TEXT FOR ANALYSIS ▸

Input Dataset: Input a dataset of molecules for first time clustering.
Rerun Clustering: Input Distance Matrix: For successive iterations, use the output collection from a previous run of this floe, which contains the calculated distance matrix between all molecule pairs.
2. Primary Clustering Options
Fingerprint Type: Selects the type of 2D fingerprint to be generated and used for similarity calculation. The options are: Circular, Lingo, MACCS, Path, and Tree.
Recommendation: Tree fingerprints are often preferred.
Note: This step generates the 2D fingerprint if it’s not already present.
Tile Size to break Distance Matrix to Chunk: This parameter relates to the floe’s scalability, which uses tiling and disk storage (np.memmap) to handle large data and reduce cost.
Recommendation: Leave this at the default value unless you are an advanced user managing very large data points (up to 106).
Clustering Variants: Select the clustering algorithms to run. By default, the floe supports all three variants: DBSCAN, Hierarchical, and K-medoid.
3. Algorithm-Specific Parameters
Number of K-Medoids Clusters (K-Medoid Cluster 2D/3D): Specifies the desired number of clusters for the K-medoids algorithm (e.g., 3 was used in a sample analysis).
Distance Threshold (Hierarchical Cluster 2D/3D): Sets the maximum linkage distance for merging clusters in Hierarchical clustering. Clusters will not be merged above this threshold.

STUDY MATERIAL ▸
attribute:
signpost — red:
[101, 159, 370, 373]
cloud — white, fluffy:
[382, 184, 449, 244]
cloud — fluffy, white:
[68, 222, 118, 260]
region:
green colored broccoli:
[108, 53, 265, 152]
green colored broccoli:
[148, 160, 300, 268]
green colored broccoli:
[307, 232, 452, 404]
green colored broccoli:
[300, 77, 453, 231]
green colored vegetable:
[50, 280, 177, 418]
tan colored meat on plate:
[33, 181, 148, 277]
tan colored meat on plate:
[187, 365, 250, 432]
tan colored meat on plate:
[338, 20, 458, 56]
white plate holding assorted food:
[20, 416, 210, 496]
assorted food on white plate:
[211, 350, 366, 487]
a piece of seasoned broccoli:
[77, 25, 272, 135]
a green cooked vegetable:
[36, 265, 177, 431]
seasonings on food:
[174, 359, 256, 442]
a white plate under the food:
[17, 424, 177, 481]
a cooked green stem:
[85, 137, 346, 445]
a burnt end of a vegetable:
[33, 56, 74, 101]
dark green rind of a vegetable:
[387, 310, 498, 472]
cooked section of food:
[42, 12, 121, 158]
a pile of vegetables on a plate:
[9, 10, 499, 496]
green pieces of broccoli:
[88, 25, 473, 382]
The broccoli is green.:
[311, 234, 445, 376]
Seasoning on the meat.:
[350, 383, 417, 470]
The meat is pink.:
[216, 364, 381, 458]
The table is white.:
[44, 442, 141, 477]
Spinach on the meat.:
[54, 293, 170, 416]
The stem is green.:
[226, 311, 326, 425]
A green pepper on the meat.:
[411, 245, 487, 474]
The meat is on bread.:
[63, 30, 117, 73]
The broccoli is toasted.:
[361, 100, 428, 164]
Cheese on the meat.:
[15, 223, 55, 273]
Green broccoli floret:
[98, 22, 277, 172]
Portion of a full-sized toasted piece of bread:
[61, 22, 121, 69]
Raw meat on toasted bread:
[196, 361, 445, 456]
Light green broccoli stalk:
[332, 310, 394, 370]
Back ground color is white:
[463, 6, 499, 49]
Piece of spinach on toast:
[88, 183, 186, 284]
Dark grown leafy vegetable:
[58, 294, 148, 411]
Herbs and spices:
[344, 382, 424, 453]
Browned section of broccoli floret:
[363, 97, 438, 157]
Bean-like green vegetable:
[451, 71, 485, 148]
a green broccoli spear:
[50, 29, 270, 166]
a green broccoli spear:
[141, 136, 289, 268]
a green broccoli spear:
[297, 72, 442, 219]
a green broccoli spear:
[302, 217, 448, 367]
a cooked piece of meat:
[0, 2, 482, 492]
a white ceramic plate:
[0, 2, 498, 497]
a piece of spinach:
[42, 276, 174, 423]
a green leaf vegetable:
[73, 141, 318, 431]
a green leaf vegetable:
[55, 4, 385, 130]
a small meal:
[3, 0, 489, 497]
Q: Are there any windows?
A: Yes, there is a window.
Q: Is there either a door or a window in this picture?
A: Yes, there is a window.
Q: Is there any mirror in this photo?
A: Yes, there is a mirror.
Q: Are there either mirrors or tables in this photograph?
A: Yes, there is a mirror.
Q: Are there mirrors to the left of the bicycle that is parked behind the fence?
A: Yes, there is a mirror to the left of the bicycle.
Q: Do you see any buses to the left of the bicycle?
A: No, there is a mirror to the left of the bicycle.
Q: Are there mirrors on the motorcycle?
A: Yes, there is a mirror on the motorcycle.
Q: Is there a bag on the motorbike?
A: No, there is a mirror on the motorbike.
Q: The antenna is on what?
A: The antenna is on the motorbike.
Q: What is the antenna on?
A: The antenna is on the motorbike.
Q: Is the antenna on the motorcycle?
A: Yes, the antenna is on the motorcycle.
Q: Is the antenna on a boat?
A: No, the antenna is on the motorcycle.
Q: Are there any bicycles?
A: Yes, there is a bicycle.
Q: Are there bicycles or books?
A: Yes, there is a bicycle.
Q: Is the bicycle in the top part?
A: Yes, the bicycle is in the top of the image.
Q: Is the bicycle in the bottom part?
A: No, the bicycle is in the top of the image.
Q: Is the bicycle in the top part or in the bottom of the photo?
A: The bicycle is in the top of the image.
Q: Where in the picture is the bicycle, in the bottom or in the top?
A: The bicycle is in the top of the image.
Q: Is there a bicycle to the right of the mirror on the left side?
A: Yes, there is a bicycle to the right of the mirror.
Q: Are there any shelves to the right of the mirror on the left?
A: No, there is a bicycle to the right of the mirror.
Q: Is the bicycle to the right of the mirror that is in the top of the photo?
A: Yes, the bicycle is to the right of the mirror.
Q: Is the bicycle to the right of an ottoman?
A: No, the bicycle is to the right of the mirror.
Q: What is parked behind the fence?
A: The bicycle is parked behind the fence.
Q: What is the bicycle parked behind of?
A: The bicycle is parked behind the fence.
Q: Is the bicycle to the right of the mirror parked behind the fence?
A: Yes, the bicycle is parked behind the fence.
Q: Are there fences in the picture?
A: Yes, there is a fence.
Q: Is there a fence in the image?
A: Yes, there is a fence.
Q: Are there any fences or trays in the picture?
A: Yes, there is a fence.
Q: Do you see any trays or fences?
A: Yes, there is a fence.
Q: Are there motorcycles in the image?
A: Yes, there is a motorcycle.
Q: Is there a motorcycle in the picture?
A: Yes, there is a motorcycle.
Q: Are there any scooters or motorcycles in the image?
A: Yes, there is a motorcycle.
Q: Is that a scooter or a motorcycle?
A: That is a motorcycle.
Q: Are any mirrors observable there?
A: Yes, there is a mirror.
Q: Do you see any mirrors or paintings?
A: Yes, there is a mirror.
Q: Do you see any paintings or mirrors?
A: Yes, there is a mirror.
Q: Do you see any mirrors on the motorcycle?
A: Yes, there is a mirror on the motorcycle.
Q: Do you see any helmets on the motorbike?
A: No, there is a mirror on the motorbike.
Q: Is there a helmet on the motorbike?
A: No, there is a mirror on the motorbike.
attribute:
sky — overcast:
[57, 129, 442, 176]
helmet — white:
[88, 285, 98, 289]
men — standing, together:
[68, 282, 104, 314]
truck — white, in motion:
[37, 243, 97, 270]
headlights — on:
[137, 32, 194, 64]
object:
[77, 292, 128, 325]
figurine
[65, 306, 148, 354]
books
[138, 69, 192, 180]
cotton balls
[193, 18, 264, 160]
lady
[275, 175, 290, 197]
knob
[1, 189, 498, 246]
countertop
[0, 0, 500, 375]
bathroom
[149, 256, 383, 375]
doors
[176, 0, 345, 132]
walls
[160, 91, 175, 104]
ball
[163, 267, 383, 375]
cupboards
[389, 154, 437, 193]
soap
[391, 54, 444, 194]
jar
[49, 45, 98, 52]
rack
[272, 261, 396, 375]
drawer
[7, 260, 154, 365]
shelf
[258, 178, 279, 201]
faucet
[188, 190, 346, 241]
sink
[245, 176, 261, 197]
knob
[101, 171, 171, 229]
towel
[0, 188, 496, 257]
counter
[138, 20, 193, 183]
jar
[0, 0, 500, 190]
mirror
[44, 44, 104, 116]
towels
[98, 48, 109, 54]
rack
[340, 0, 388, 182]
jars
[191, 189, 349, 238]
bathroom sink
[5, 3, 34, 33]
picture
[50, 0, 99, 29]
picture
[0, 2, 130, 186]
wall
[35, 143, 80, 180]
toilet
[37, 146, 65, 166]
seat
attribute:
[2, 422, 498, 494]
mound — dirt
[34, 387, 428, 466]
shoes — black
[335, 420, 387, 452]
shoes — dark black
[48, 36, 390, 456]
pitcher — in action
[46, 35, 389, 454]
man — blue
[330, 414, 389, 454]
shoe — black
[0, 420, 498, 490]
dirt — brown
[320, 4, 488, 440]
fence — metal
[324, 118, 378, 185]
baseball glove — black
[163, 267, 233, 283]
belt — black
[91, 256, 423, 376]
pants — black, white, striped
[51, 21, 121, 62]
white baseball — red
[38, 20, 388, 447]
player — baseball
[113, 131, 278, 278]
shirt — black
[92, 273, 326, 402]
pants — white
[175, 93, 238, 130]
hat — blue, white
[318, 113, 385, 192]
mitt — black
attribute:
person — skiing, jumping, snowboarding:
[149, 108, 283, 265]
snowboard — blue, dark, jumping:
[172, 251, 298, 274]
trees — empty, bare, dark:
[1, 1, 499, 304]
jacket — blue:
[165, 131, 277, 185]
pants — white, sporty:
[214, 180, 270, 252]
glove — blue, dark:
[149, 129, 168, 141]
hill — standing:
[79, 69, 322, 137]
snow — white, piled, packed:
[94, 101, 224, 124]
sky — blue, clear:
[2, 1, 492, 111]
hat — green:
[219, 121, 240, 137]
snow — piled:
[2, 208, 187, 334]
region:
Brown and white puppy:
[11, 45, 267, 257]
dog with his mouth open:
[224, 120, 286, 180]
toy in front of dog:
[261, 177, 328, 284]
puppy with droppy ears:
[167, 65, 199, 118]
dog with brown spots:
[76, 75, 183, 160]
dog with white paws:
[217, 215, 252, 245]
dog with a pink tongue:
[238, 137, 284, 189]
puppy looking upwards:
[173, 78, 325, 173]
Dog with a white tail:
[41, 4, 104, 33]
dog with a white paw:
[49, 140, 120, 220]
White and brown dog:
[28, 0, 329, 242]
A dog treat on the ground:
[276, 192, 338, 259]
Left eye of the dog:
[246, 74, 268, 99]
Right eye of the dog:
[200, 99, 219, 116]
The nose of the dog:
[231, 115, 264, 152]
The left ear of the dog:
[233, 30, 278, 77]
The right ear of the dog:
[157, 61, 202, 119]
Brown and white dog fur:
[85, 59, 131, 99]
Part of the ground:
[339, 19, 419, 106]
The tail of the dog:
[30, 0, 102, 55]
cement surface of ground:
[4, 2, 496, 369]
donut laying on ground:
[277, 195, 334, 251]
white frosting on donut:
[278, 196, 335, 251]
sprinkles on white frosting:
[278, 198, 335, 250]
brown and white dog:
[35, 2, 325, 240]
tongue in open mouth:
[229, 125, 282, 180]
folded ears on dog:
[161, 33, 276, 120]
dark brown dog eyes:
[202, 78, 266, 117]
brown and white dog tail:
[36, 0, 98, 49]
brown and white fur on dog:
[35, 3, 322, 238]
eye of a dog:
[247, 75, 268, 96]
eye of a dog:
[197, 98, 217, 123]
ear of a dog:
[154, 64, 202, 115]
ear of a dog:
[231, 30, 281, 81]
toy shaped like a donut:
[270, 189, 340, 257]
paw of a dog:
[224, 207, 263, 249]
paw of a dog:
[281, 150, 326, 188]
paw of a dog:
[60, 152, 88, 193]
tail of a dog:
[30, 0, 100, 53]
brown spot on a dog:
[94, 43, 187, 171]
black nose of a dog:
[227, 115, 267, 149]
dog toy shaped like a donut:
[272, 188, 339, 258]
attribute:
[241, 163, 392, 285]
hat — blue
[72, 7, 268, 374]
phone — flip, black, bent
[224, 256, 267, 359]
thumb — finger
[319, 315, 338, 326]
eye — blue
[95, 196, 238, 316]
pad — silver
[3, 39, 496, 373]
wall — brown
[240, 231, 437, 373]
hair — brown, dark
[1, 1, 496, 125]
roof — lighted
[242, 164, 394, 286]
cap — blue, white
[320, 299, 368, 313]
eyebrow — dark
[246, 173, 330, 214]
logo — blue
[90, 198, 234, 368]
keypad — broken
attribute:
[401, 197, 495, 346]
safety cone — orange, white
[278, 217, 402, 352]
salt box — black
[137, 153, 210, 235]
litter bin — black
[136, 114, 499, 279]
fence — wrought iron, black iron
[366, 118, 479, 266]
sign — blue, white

APPLY WHAT YOU READ ▸
(A) List every 2D fingerprint type that the clustering documentation gives as an option.
(B) Rewrite the clustering documentation from "Recommendation: Leave this" up to and including "Hierarchical, and K-medoid.", replacing "algorithms" with "methods".

SOLUTIONS TO THE EXERCISE ▸
(A) Circular, Lingo, MACCS, Path, Tree

(B)
Recommendation: Leave this at the default value unless you are an advanced user managing very large data points (up to 106).
Clustering Variants: Select the clustering methods to run. By default, the floe supports all three variants: DBSCAN, Hierarchical, and K-medoid.